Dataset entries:
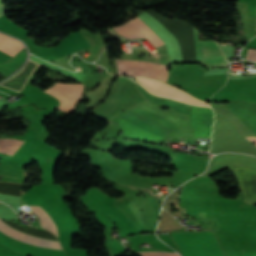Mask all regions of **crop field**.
Returning <instances> with one entry per match:
<instances>
[{
	"label": "crop field",
	"mask_w": 256,
	"mask_h": 256,
	"mask_svg": "<svg viewBox=\"0 0 256 256\" xmlns=\"http://www.w3.org/2000/svg\"><path fill=\"white\" fill-rule=\"evenodd\" d=\"M120 35L128 38H147L156 48L164 43L138 18L135 17L126 24L114 27Z\"/></svg>",
	"instance_id": "5"
},
{
	"label": "crop field",
	"mask_w": 256,
	"mask_h": 256,
	"mask_svg": "<svg viewBox=\"0 0 256 256\" xmlns=\"http://www.w3.org/2000/svg\"><path fill=\"white\" fill-rule=\"evenodd\" d=\"M194 61H198L199 42H196V30L189 25ZM199 62L204 66L224 65L225 56L216 42H200Z\"/></svg>",
	"instance_id": "2"
},
{
	"label": "crop field",
	"mask_w": 256,
	"mask_h": 256,
	"mask_svg": "<svg viewBox=\"0 0 256 256\" xmlns=\"http://www.w3.org/2000/svg\"><path fill=\"white\" fill-rule=\"evenodd\" d=\"M0 232L3 233L4 235L21 240L30 244L38 245V246H43V247H48L52 249H57V250H62L59 242L56 241H50V240H43L39 239L37 237L29 236L26 235L22 232H19L15 229H12L8 227L3 221L0 220Z\"/></svg>",
	"instance_id": "7"
},
{
	"label": "crop field",
	"mask_w": 256,
	"mask_h": 256,
	"mask_svg": "<svg viewBox=\"0 0 256 256\" xmlns=\"http://www.w3.org/2000/svg\"><path fill=\"white\" fill-rule=\"evenodd\" d=\"M83 85L57 83L45 92L53 95L60 101L57 108L70 113L75 104L81 99Z\"/></svg>",
	"instance_id": "4"
},
{
	"label": "crop field",
	"mask_w": 256,
	"mask_h": 256,
	"mask_svg": "<svg viewBox=\"0 0 256 256\" xmlns=\"http://www.w3.org/2000/svg\"><path fill=\"white\" fill-rule=\"evenodd\" d=\"M120 75H138L161 81L167 80L168 66L146 61L118 59Z\"/></svg>",
	"instance_id": "1"
},
{
	"label": "crop field",
	"mask_w": 256,
	"mask_h": 256,
	"mask_svg": "<svg viewBox=\"0 0 256 256\" xmlns=\"http://www.w3.org/2000/svg\"><path fill=\"white\" fill-rule=\"evenodd\" d=\"M120 125L123 128V131L137 139L144 140V141H151V140H158L161 137L142 128L141 126L125 119L122 117L120 120Z\"/></svg>",
	"instance_id": "8"
},
{
	"label": "crop field",
	"mask_w": 256,
	"mask_h": 256,
	"mask_svg": "<svg viewBox=\"0 0 256 256\" xmlns=\"http://www.w3.org/2000/svg\"><path fill=\"white\" fill-rule=\"evenodd\" d=\"M22 143L14 139H0V153L11 156Z\"/></svg>",
	"instance_id": "10"
},
{
	"label": "crop field",
	"mask_w": 256,
	"mask_h": 256,
	"mask_svg": "<svg viewBox=\"0 0 256 256\" xmlns=\"http://www.w3.org/2000/svg\"><path fill=\"white\" fill-rule=\"evenodd\" d=\"M31 211L39 217L40 225L58 236L56 226L50 216L40 206H29Z\"/></svg>",
	"instance_id": "9"
},
{
	"label": "crop field",
	"mask_w": 256,
	"mask_h": 256,
	"mask_svg": "<svg viewBox=\"0 0 256 256\" xmlns=\"http://www.w3.org/2000/svg\"><path fill=\"white\" fill-rule=\"evenodd\" d=\"M135 77H136L138 83H140L147 90H149L150 92H152L156 95L184 101V102L195 104V105L210 107L208 103L199 101L196 98L192 97L191 95H189L177 88H174L170 85H167L160 81L149 79V78L138 77V76H135Z\"/></svg>",
	"instance_id": "3"
},
{
	"label": "crop field",
	"mask_w": 256,
	"mask_h": 256,
	"mask_svg": "<svg viewBox=\"0 0 256 256\" xmlns=\"http://www.w3.org/2000/svg\"><path fill=\"white\" fill-rule=\"evenodd\" d=\"M245 59L256 61V50L249 49Z\"/></svg>",
	"instance_id": "12"
},
{
	"label": "crop field",
	"mask_w": 256,
	"mask_h": 256,
	"mask_svg": "<svg viewBox=\"0 0 256 256\" xmlns=\"http://www.w3.org/2000/svg\"><path fill=\"white\" fill-rule=\"evenodd\" d=\"M213 123V112L204 107H193L190 124L196 136H210Z\"/></svg>",
	"instance_id": "6"
},
{
	"label": "crop field",
	"mask_w": 256,
	"mask_h": 256,
	"mask_svg": "<svg viewBox=\"0 0 256 256\" xmlns=\"http://www.w3.org/2000/svg\"><path fill=\"white\" fill-rule=\"evenodd\" d=\"M249 138L251 141H253L254 143H256V137H247Z\"/></svg>",
	"instance_id": "13"
},
{
	"label": "crop field",
	"mask_w": 256,
	"mask_h": 256,
	"mask_svg": "<svg viewBox=\"0 0 256 256\" xmlns=\"http://www.w3.org/2000/svg\"><path fill=\"white\" fill-rule=\"evenodd\" d=\"M142 256H179L178 254L171 253H141Z\"/></svg>",
	"instance_id": "11"
}]
</instances>
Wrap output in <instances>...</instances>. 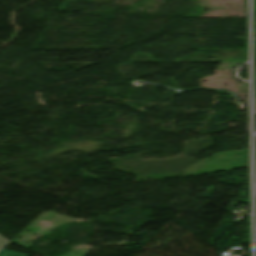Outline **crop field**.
<instances>
[{
	"mask_svg": "<svg viewBox=\"0 0 256 256\" xmlns=\"http://www.w3.org/2000/svg\"><path fill=\"white\" fill-rule=\"evenodd\" d=\"M11 241L7 240L6 238L2 237L0 235V250L4 248L7 244H9Z\"/></svg>",
	"mask_w": 256,
	"mask_h": 256,
	"instance_id": "obj_2",
	"label": "crop field"
},
{
	"mask_svg": "<svg viewBox=\"0 0 256 256\" xmlns=\"http://www.w3.org/2000/svg\"><path fill=\"white\" fill-rule=\"evenodd\" d=\"M0 256H27V255H23V254H19V253H16V252H12V251L2 249L0 251Z\"/></svg>",
	"mask_w": 256,
	"mask_h": 256,
	"instance_id": "obj_1",
	"label": "crop field"
}]
</instances>
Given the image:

# What you will do
Could you rewrite the records from the start through the line containing "35L128 38H147L156 48L164", inclusive, with every "crop field" changed to "farm plot" and all else left unchanged? Leave the pictures out.

# Result of the exercise
Mask all regions of **farm plot**.
Returning <instances> with one entry per match:
<instances>
[{
	"label": "farm plot",
	"mask_w": 256,
	"mask_h": 256,
	"mask_svg": "<svg viewBox=\"0 0 256 256\" xmlns=\"http://www.w3.org/2000/svg\"><path fill=\"white\" fill-rule=\"evenodd\" d=\"M120 35L128 38H147L156 48L164 43L138 18L135 17L126 24L114 27Z\"/></svg>",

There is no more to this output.